Washington D.C.'s Delegates Can't Help Bernie Sanders Now
The primaries are winding down quickly, as both parties have solidified their presidential nominees. On the one hand, conservative voters have made clear that they want reality TV star Donald Trump to run the country, despite the GOP establishment trying to stop them. And on the other, Democratic hopeful Hillary Clinton declared herself the party's presumptive nominee on Tuesday night after big wins in New Jersey and California. There is still one more contest coming up for the Dems in D.C. on June 14. But will Washington's delegates mean anything for Bernie Sanders?
D.C. holds a small number of pledged delegates. Thirteen of the 20 total pledged delegates are allocated on a proportional basis, and the remaining seven depend on the district-wide vote.

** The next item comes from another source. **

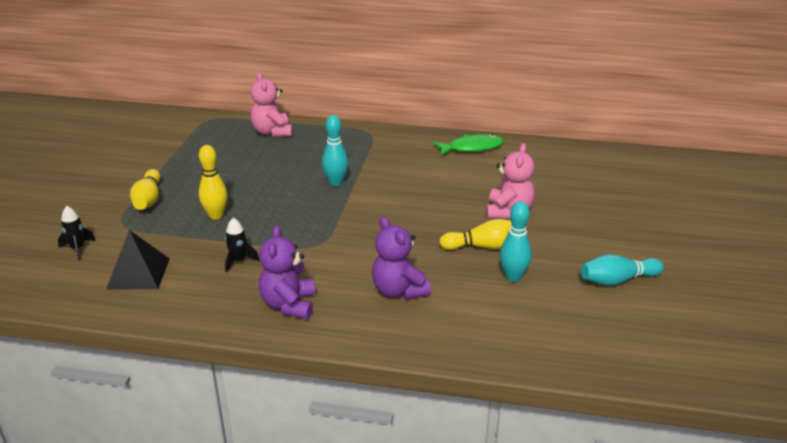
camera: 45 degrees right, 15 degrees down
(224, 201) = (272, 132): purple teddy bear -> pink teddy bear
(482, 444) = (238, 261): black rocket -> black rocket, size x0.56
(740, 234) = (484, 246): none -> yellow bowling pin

However, Clinton is expected to do well in the District, and with such a small number of delegates to be won there, it's probably not going to have a big stake in Sanders' campaign.
Sanders currently holds 1,828 pledged delegates from the primaries thus far, compared to Clinton's 2,203. Considering the fact that the Democrats need 2,383 delegates to secure the nomination, it doesn't look like D.C. will do much for Sanders. Take that and throw in Clinton's recent endorsements from President Obama, Vice President Joe Biden, and Massachusetts Sen. Elizabeth Warren, and it looks like it's over for Sanders.
However, Sanders will still continue his campaign through to the party's convention in July, and his superdelegates will likely stand by him to the end. But Sanders isn't necessarily sticking it out because he wants to win. Taking his campaign all the way to the convention can at least make a point to the Democratic establishment that people want change and their votes to heard, and Sanders wants to represent his supporters as long as he possibly can.
While Sanders likely won't be the next president of the United States, he has succeeded in mobilizing a large number of people seeking change. And at the end of the day, many of this year's young voters were more likely to vote based on the issues they cared about than the particular candidate.
Sanders was able to give voters a voice in the type of government they're looking for. He did so by running in a major political party as a democratic socialist while calling for a "political revolution" — two things the establishment is definitely afraid of. So maybe D.C. won't mean much for his campaign, but he's likely staying in the race for a bigger reason.